Нужно сказать, что Джессика не была нелюдимой, и ее нельзя было обвинить в излишней замкнутости; она легко шла на контакт, и не любила, когда люди думали о ней плохо; еще сильнее она не любила, когда люди думали о ней неправильно. Она любила детей, и была терпимой к чужим недостаткам, умела соблюдать правильную дистанцию в общении и знала, кого не стоит подпускать слишком близко, а кого отпускать слишком далеко. Но сейчас, когда автобус проезжал по западному мосту над мутной речной водой, ей вдруг ярко представилось, что она вообще не имеет права претендовать на какое-нибудь место среди людей. Джессика вдруг почувствовала себя не просто одинокой, а словно вырванной из общей картины мира, и к ее совести это не имело никакого отношения. Нет, совесть ее была спокойна, и это обстоятельство расстраивало Джессику еще сильнее. Ощущение было такое, что она просто другая, что чем-то отличается от всех остальных людей, какой-то одной-единственной чертой; но отличается не в хорошем смысле, и даже не в плохом, а в категорически естественном смысле, не имеющем отношения к критериям добра и зла. Словно Джессика только сейчас появилась в этом мире, а все ее прошлое лишь иллюзия, внушенная кем-то или чем-то, перед тем, как отправить ее на Землю. Пытаясь более тщательно проанализировать это внезапное душевное смятение, Джессика наткнулась на мысль о том, что совсем не боится лишиться способности чувствовать эмоции – любовь, страсть, желания, злость, радость… С усмешкой она подумала, что, вероятно, достигла просветления, даже не задумываясь о нем. Любовь вдруг показалась ей чем-то таким ненужным и суетным, что она даже удивилась, как это вся планета только и живет, что мечтами об этой любви. А вот она – Джессика – сейчас сидит и не понимает, зачем она даже своих родителей любит, а они ее. Не почему, а именно зачем? Что, по сути, несет в себе ощущение любви в душе? Бесконечное волнение, чтобы чего не случилось, чтобы только все было ровно и стабильно; постоянный скрытый страх, ехидно выглядывающий из-за спины счастья – даже в наиболее восторженные минуты, – и показывающий свой звериный оскал; опасения, что ты делаешь все неправильно и не справляешься со своими задачами. Тогда зачем? Зачем терпеть это, и более того, стремиться к этому? Еще утром, Джессика бы ответила на эти вопросы, а сейчас не могла; сейчас она была где-то далеко и в полном одиночестве. Сейчас она не знала практически ничего о природе человека в целом, и о любви в частности.

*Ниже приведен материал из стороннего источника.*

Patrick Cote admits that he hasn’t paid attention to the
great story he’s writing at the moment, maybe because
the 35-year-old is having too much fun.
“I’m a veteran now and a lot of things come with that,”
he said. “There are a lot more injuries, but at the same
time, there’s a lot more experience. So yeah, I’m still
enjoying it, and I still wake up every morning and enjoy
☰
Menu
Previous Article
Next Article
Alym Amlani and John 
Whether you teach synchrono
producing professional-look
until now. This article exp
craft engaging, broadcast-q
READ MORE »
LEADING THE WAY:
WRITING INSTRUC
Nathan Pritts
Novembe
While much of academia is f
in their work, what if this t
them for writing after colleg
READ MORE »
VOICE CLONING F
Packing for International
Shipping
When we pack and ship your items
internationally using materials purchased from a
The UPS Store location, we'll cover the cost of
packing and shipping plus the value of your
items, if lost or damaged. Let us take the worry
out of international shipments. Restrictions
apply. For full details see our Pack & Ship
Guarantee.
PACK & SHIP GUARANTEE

Тут Джессика уловила диалог двух женщин. Они сидели позади и полушепотом обсуждали судьбу больной дочери их общей знакомой. В какой-то момент Джессика даже хотела заткнуть уши, только бы не слышать о том, как одиннадцатилетняя девочка борется с раком, говорит матери, что без волос похожа на мальчика и готовится к очередному сеансу химиотерапии. Странное дело, в этом состоянии первородного одиночества, когда, казалось, ей не должно было быть дела до всего живого вокруг нее, чужая боль вдруг резанула так сильно, что Джессика просто не нашла в себе сил терпеть ее. Она встала и пересела на другое место.
«Что такое эта жизнь? Что такое эта любовь? Что такое эта война? Где первопричина? Смерть – вот что такое жизнь. Почему вообще принято говорить «живу»; «умираю» – почему нет? Сколько ты уже умираешь? Я умираю двадцать четыре года. Мы собираемся переехать умирать в Санторин. Я устала так умирать! Забавно. А что, если эта так называемая жизнь – вовсе не испытание? Что если, наоборот, это передышка? Что если мы испытываемся на протяжении вечности? Испытываемся так, как нам и не снилось в этом мире? И иногда нам дают отпуск на несколько десятков лет, а то и меньше? Что если смерть не избавление, а возврат к тому самому источнику истины? И истина эта в том, что все только начинается? Почему животные так боятся смерти? Потому что там нет ничего хорошего. Так что такое эта жизнь? Дамоклов меч – вот что».